Archive | October, 2014

Senegal 2014

26 Oct

I never wrote this. And I should have, Senegal inspired me. At the moment I had no time and later the inspirations and excitements were gone. But lately I have been triplining my trips (check them out: ). And when reviewing the pictures and places some mixed feelings came back. So let’s give it a try.

First the context: it was the end of February 2014, I had just defended my PhD thesis, and I had not been traveling for a while. I was more than ready to get going again. So why Senegal? It was warm, exotic, and without Jet Lag. And, since we are talking about Africa, safe.

I really roughed it the first days. I was traveling  with a young Senegalese, the brother of the boyfriend of the mother of a friend with whom I shared a flat once and whom I never met before. But let’s call him Sadio, because that’s his name. After spending a couple of nights in the suburbs of Dakar we hit the road to Dianah Ba. This is a lost village in the southeast of the country, were part of the family of Sadio lived. To get there in one day was a challenge itself. Think of 15 hours of taxis, buses, motorbikes, boats, and walks in bumpy roads. All this with a continuous bargaining and a non-stop eating of peanuts. The days in the village were quite interesting. Everyone comes to say hi to the white guy that Sadio had brought. And we went to see monkeys. Because I looove monkeys! Also, there weren’t many more distractions. At least there aren’t any that require electricity — there was none in the village—. After a few days we got back to the roads in direction to Ziguinchor.

I had only been five days in the country. But they were five days without electricity nor current water (except the first day in Dakar). And this is why I completely forgot about Ziguinchor until I was looking at the pictures. The city is ugly and does not have much. But my experience was that of finding an oasis in a desert. It happened that some relatives of Sadio lived in one of the prettiest colonial houses in the city, with its porches and plants, kitchens and bathrooms and well, almost all the first world things. We got there by night and left in the morning, but during those hours we got tea and food that tasted glory. We talked to the parents and the kids, who were the nicest people, and whom I just almost forgot. And this is what hit me and made me write. Traveling has these moments were some people show you their nicest side, who intimate with you faster than many people in your place, and then you never see them again and you almost forget about them. It gets me.
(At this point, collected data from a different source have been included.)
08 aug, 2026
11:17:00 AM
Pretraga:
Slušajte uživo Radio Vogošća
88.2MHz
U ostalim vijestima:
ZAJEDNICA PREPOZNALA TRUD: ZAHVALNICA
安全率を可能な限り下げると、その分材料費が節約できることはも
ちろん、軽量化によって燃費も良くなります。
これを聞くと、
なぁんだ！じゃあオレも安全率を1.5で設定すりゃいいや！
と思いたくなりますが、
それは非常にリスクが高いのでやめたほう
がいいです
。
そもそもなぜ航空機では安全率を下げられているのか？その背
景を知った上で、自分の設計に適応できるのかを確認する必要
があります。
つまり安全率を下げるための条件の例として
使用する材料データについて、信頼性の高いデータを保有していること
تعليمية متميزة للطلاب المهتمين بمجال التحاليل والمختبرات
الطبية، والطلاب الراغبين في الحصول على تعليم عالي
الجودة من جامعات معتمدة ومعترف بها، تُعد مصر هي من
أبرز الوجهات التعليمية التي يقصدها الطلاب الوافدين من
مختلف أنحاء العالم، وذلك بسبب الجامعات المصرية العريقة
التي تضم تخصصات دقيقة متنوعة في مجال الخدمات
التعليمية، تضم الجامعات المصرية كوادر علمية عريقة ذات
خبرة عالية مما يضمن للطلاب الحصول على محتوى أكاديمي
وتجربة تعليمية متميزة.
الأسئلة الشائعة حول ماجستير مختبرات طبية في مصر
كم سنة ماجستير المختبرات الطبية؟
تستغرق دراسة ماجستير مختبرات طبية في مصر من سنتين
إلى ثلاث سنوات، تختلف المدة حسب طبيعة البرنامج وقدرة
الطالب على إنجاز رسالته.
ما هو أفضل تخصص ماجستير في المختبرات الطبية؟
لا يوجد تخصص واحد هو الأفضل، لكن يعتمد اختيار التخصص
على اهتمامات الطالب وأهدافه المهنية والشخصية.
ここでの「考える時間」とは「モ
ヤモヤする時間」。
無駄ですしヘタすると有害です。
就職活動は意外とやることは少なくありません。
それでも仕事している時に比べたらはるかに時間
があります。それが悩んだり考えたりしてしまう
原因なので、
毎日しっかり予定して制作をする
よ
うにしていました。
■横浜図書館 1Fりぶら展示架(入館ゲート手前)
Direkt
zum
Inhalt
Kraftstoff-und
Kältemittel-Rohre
The trip continued to the beaches and islands in the west, to Serekunda in Gambia (more monkeys!) and back to the suburbs of Dakar. Always trying to find the relatives of Sadio and always succeeding. This was very surprising to me since in the suburbs there were no such things as street names and numbers and doors. We just asked people and walked. The end of the trip I did it alone up to St Louis and to the natural reserve of Djoujd’ in the north. Djoujd’ is an incredible natural park. I get very excited when I see animals in the wild and in this case it was special. They were the animals from The Lion King! No lions of course. It’s one of the first places with water after the Sahara, so thousands of emigrating birds stop here before following south. One can also see crocodriles, large iguanas, and Pumbas.

Looking back, this trip was probably the most intense, exotic, and harsh that I have ever made. I got to see a little part of the real Africa and I am happy for this.